Introduction/Background Caring for a loved one with a complex and incurable condition is a challenging and exhausting experience (Hudson, Remedios & Thomas, 2010. BMC Palliat Care. 9:17). Assessments of carers by Palliative Care Social Workers at Compton discovered resulting fatigue, anxiety and isolation. Research shows that peer support groups offer support which cannot be found in professional-client interactions (Munn-Giddings & McVicar, 2007. Health Soc Care Community.15:26).

Aim To run a professionally facilitated therapeutic group for members to support one another via shared experiences, and to reduce negative feelings.

Methods A monthly afternoon group was implemented in January 2022 for carers of patients attending the Living Well Service. Facilitated by qualified Social Workers, this offered space for carers to come together for peer support, share experiences and seek advice and support from professionals. Group members co-designed a tool for attendees to self-assess their feelings at the start and end of the group via a number scale and evaluation of feelings.

Results Over three separate groups with four attendees at each, 8 evaluation forms were completed. Seven people reported an improvement in feelings to the maximum score of 5, (positive) with one person reporting feeling the same, (calm). Attendees indicated their need for more frequent groups and as a result an extra group was implemented to receive referrals for carer support from other Compton teams.
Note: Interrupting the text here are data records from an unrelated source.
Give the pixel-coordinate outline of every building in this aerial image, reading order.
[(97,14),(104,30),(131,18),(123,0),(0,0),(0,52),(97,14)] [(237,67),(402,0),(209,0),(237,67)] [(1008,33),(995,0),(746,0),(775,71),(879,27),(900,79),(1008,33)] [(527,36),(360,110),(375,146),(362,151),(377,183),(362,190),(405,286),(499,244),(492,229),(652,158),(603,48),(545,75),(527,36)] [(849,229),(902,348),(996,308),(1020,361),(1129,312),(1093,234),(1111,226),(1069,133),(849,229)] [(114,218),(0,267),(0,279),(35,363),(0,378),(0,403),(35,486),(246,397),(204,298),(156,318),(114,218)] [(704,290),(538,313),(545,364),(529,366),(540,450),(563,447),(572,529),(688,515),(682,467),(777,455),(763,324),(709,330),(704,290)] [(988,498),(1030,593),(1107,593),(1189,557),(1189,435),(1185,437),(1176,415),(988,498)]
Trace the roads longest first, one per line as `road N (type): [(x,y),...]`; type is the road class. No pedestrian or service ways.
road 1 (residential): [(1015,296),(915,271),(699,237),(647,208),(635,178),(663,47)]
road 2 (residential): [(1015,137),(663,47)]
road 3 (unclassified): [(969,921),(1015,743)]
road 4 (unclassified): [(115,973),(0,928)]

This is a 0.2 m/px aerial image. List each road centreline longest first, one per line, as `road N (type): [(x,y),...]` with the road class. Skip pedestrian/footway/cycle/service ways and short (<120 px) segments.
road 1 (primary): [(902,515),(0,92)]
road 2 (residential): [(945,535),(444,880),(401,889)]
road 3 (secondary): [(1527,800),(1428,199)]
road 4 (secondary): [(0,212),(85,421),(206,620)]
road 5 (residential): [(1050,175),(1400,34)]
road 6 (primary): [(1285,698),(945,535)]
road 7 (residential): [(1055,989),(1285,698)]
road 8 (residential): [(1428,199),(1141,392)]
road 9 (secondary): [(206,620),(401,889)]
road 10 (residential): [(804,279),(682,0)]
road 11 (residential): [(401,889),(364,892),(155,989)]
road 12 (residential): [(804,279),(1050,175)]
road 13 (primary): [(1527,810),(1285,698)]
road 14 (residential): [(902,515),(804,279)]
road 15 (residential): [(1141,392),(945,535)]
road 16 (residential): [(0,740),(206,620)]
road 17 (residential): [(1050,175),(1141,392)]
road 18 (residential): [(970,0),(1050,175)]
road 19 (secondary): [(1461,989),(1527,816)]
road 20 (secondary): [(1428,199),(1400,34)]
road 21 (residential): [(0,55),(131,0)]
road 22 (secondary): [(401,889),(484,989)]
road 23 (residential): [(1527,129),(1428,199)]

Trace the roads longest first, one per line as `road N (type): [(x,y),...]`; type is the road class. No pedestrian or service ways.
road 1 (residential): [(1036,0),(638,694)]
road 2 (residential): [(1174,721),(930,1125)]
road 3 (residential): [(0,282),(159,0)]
During the pandemic numbers were limited to four attendees plus two staff, numbers are now increasing as the restrictions lift.

Discussion Carers want to come together with peers to share experiences and gain support and this needs to happen at least twice a month. However, when asked if they wanted to set up their own group, attendees declined, preferring a professional -led approach. The feedback from the evaluation shows that the sessions have a positive impact on mood and wellbeing. More research is needed with a wider scope for quantitative and qualitative feedback, and an emphasis on co-designing further groups/support services for carers.